Lecture explores world’s largest particle accelerator

By Robyn Sanders

The Fall Physics Colloquium series continues this afternoon with a lecture about Baylor’s ongoing research at the Large Hadron Collider in Geneva, Switzerland. The Large Hadron Collider (LHC) is the world’s largest and most powerful particle accelerator.

Dr. Kenichi Hatakeyama, assistant professor of physics at Baylor and a researcher involved with the LHC, will give an hour-long lecture, “What Did We Learn from the Large Hadron Collider?” at 4 p.m. today in E125 of the Baylor Sciences Building.

“Colloquium is for general physicists, and I will talk in a way that people who are not doing particle physics still understand why I am doing what I’m doing,” Hatakeyama said. “I want people to be interested.”

Hatakeyama will discuss two major areas of research taking place at the LHC – the continued search for the Higgs Boson subatomic particle, and the status of the hunt for dark matter particles.

The Higgs Boson particle, Hatakeyama said, is the last particle predicted by the standard model theory that has yet to be observed experimentally.

The particle has certain properties that could help to explain why all particles have mass.

“Still, we have not found [the Higgs Boson] in the LHC data yet,” Hatakeyama said, “but at least by the end of next year’s run, I’m pretty sure we can tell [if] the Higgs Boson exists as we expect, or we can tell that Higgs Boson does not exist as predicted by the theory.”

Hatakeyama said researchers at the LHC have a variety of different research interests in the data being produced, in the same way that he is interested in both the Higgs Boson and dark matter.

“People can use the same data to study very different aspects of particle physics,” Hatakeyama said.

Hatakeyama will also talk about LHC research in the area of dark matter, which he said helps explain the movement of the galaxy.

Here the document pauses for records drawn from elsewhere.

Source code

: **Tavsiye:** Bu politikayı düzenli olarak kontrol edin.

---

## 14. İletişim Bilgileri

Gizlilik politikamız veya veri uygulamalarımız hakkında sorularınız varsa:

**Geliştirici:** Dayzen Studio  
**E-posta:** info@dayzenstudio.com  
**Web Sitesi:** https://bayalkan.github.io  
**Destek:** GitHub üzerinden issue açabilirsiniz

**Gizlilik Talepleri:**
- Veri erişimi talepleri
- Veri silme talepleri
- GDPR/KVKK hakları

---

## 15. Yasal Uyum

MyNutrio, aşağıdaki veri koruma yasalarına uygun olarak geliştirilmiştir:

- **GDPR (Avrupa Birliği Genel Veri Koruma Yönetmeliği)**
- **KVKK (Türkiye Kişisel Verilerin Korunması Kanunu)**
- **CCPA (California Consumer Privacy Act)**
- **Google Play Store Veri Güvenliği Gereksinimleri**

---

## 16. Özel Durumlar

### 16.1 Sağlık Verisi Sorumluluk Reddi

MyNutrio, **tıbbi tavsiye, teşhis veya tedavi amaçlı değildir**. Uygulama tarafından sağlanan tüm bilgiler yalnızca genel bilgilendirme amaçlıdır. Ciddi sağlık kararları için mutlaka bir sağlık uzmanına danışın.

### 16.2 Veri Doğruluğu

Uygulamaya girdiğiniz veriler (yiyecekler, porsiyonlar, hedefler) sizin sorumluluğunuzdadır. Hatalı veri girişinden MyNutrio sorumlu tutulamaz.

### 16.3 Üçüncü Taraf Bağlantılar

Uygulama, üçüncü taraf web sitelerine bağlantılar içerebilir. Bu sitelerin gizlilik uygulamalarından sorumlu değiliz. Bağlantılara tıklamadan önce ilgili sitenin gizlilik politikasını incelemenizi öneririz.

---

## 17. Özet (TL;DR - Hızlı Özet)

Dark matter, Hatakeyama said, would have to exist in order to explain the movement of stars and planets.

“Dark matter is known to exist through astronomical measurements,” Hatakeyama said, “by studying the galaxy rotation or by looking at skies.”

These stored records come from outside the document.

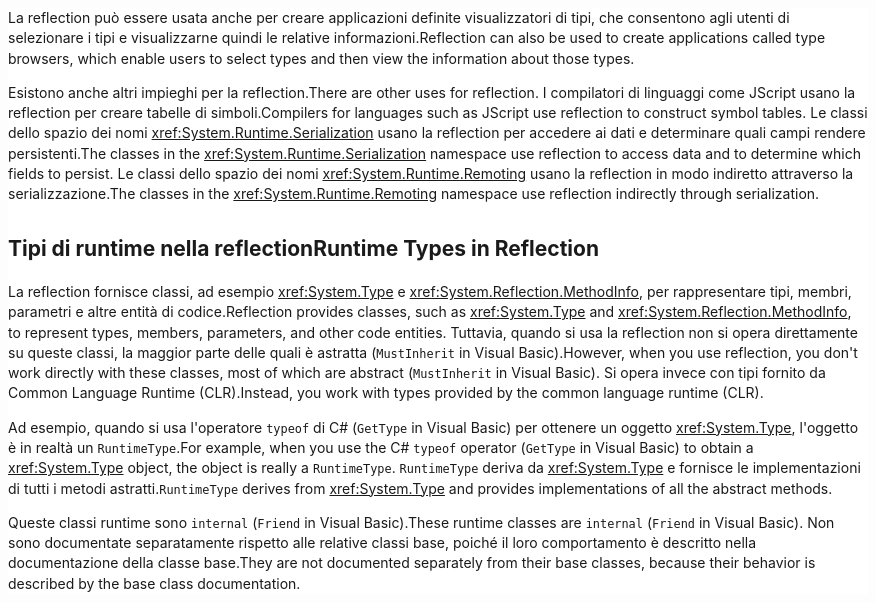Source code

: <span data-ttu-id="84c56-127">La reflection può essere usata anche per creare applicazioni definite visualizzatori di tipi, che consentono agli utenti di selezionare i tipi e visualizzarne quindi le relative informazioni.</span><span class="sxs-lookup"><span data-stu-id="84c56-127">Reflection can also be used to create applications called type browsers, which enable users to select types and then view the information about those types.</span></span>  
  
<span data-ttu-id="84c56-128">Esistono anche altri impieghi per la reflection.</span><span class="sxs-lookup"><span data-stu-id="84c56-128">There are other uses for reflection.</span></span> <span data-ttu-id="84c56-129">I compilatori di linguaggi come JScript usano la reflection per creare tabelle di simboli.</span><span class="sxs-lookup"><span data-stu-id="84c56-129">Compilers for languages such as JScript use reflection to construct symbol tables.</span></span> <span data-ttu-id="84c56-130">Le classi dello spazio dei nomi <xref:System.Runtime.Serialization> usano la reflection per accedere ai dati e determinare quali campi rendere persistenti.</span><span class="sxs-lookup"><span data-stu-id="84c56-130">The classes in the <xref:System.Runtime.Serialization> namespace use reflection to access data and to determine which fields to persist.</span></span> <span data-ttu-id="84c56-131">Le classi dello spazio dei nomi <xref:System.Runtime.Remoting> usano la reflection in modo indiretto attraverso la serializzazione.</span><span class="sxs-lookup"><span data-stu-id="84c56-131">The classes in the <xref:System.Runtime.Remoting> namespace use reflection indirectly through serialization.</span></span>  
  
## <a name="runtime-types-in-reflection"></a><span data-ttu-id="84c56-132">Tipi di runtime nella reflection</span><span class="sxs-lookup"><span data-stu-id="84c56-132">Runtime Types in Reflection</span></span>  
<span data-ttu-id="84c56-133">La reflection fornisce classi, ad esempio <xref:System.Type> e <xref:System.Reflection.MethodInfo>, per rappresentare tipi, membri, parametri e altre entità di codice.</span><span class="sxs-lookup"><span data-stu-id="84c56-133">Reflection provides classes, such as <xref:System.Type> and <xref:System.Reflection.MethodInfo>, to represent types, members, parameters, and other code entities.</span></span> <span data-ttu-id="84c56-134">Tuttavia, quando si usa la reflection non si opera direttamente su queste classi, la maggior parte delle quali è astratta (`MustInherit` in Visual Basic).</span><span class="sxs-lookup"><span data-stu-id="84c56-134">However, when you use reflection, you don't work directly with these classes, most of which are abstract (`MustInherit` in Visual Basic).</span></span> <span data-ttu-id="84c56-135">Si opera invece con tipi fornito da Common Language Runtime (CLR).</span><span class="sxs-lookup"><span data-stu-id="84c56-135">Instead, you work with types provided by the common language runtime (CLR).</span></span>  
  
<span data-ttu-id="84c56-136">Ad esempio, quando si usa l'operatore `typeof` di C# (`GetType` in Visual Basic) per ottenere un oggetto <xref:System.Type>, l'oggetto è in realtà un `RuntimeType`.</span><span class="sxs-lookup"><span data-stu-id="84c56-136">For example, when you use the C# `typeof` operator (`GetType` in Visual Basic) to obtain a <xref:System.Type> object, the object is really a `RuntimeType`.</span></span> <span data-ttu-id="84c56-137">`RuntimeType` deriva da <xref:System.Type> e fornisce le implementazioni di tutti i metodi astratti.</span><span class="sxs-lookup"><span data-stu-id="84c56-137">`RuntimeType` derives from <xref:System.Type> and provides implementations of all the abstract methods.</span></span>  
  
<span data-ttu-id="84c56-138">Queste classi runtime sono `internal` (`Friend` in Visual Basic).</span><span class="sxs-lookup"><span data-stu-id="84c56-138">These runtime classes are `internal` (`Friend` in Visual Basic).</span></span> <span data-ttu-id="84c56-139">Non sono documentate separatamente rispetto alle relative classi base, poiché il loro comportamento è descritto nella documentazione della classe base.</span><span class="sxs-lookup"><span data-stu-id="84c56-139">They are not documented separately from their base classes, because their behavior is described by the base class documentation.</span></span>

Dr. Anzhong Wang, professor of physics at Baylor and coordinator of the physics colloquium lectures this fall, said he is interested in hearing more about the research of dark matter.

“After so many years, we are still looking for the particles which are made of dark matter,” Wang said. “So this is very important.”

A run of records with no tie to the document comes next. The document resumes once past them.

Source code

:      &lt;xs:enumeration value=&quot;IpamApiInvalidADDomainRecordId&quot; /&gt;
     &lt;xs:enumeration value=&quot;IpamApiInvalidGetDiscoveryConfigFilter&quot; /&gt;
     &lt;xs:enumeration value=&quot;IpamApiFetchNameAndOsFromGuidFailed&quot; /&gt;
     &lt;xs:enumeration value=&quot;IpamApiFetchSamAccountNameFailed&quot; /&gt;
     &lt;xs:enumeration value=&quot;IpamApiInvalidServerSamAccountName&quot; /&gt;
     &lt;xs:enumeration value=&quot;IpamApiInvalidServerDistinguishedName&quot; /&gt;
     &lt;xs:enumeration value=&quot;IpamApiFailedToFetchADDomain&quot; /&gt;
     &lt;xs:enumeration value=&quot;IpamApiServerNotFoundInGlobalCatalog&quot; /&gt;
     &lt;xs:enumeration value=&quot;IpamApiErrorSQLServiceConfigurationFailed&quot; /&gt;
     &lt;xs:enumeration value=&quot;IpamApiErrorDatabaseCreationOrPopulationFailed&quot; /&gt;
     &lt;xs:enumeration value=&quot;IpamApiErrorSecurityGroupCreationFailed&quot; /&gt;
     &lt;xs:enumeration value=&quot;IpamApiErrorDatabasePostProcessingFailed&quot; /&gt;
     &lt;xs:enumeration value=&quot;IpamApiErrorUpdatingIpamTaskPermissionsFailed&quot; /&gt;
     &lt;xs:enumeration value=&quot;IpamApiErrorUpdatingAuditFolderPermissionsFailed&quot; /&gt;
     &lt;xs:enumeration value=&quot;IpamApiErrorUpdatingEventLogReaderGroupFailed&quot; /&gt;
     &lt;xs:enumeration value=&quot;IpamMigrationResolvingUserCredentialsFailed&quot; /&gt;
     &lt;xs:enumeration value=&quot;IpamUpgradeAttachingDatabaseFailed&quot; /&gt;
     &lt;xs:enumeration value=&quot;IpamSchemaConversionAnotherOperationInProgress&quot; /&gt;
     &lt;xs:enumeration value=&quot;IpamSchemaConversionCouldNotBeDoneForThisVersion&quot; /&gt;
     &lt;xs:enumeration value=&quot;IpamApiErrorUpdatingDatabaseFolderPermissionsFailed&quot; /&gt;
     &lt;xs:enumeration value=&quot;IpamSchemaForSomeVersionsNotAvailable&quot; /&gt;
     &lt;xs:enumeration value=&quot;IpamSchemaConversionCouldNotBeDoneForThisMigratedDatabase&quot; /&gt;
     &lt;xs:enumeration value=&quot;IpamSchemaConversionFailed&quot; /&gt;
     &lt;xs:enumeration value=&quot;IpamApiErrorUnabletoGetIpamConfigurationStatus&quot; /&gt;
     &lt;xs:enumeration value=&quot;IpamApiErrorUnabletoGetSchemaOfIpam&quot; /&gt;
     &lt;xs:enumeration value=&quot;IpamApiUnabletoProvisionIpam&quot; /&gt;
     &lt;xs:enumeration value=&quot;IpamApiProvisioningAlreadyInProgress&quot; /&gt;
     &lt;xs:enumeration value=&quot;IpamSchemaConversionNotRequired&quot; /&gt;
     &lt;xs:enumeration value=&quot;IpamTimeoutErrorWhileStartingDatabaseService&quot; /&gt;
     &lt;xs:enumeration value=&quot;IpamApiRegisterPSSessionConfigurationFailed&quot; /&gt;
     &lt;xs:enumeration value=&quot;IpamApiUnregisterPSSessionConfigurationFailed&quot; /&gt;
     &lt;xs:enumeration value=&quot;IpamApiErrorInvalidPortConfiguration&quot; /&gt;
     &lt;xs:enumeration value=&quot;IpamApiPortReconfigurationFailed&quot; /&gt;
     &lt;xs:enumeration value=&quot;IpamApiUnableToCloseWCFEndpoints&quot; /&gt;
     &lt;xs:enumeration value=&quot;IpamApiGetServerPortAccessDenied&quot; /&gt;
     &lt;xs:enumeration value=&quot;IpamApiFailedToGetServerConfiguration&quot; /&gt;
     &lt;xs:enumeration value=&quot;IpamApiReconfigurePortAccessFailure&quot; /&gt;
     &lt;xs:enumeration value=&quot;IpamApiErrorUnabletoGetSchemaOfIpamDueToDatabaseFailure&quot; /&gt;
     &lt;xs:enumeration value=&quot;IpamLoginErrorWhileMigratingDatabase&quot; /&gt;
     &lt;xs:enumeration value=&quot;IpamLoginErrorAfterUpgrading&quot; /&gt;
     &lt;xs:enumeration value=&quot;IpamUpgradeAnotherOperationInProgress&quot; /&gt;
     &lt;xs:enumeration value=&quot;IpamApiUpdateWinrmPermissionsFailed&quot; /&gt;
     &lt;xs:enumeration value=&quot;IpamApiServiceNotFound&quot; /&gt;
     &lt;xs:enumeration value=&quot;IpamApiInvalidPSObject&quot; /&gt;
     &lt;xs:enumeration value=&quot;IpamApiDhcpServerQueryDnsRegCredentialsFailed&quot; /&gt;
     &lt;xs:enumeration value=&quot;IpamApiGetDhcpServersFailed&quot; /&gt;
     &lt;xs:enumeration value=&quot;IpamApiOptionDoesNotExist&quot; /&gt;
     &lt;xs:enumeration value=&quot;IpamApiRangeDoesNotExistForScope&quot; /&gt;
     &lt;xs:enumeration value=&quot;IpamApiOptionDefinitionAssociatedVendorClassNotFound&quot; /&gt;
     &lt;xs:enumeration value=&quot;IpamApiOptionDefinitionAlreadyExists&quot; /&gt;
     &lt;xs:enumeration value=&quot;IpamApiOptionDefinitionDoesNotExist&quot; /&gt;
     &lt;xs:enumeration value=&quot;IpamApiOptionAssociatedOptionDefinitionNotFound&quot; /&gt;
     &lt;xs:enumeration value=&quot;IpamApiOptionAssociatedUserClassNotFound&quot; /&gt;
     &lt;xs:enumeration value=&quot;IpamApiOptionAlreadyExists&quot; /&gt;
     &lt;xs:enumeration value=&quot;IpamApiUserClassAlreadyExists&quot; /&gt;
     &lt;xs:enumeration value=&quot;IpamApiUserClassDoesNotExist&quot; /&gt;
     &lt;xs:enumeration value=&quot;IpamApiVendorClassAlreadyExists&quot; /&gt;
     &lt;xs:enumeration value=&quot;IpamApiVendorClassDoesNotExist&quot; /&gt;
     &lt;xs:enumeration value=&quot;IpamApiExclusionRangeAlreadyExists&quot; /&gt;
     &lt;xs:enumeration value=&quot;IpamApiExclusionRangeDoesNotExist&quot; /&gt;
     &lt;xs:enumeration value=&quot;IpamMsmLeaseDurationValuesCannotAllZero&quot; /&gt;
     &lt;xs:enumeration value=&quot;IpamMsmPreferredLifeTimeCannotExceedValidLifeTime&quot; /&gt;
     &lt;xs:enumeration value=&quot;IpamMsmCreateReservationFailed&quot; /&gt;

Hatakeyama said their data is coming from collisions between protons in the LHC that happen every 50 nanoseconds.

“We cannot record all these proton collisions,” Hatakeyama said, “and so we look for proton-proton collisions which look like Higgs being produced, or dark matter particles being produced.”

Hatakeyama said there are important implications to the understanding of physics whether they find the Higgs Boson and the dark matter particles or not.

“No matter what it is, the answer we will find will be very interesting,” Hatakeyama said.

Wang said the colloquium series is a great way for new research to be presented to students and faculty.

“I think it lets us see the best information from frontier research in physics,” Wang said.

Hatakeyama said through his lecture, he wants to introduce what he thinks is interesting in physics to other people in the department.

“I hope people can feel the excitement that particle physicists are having now,” Hatakeyama said. “I want to share that with everybody.”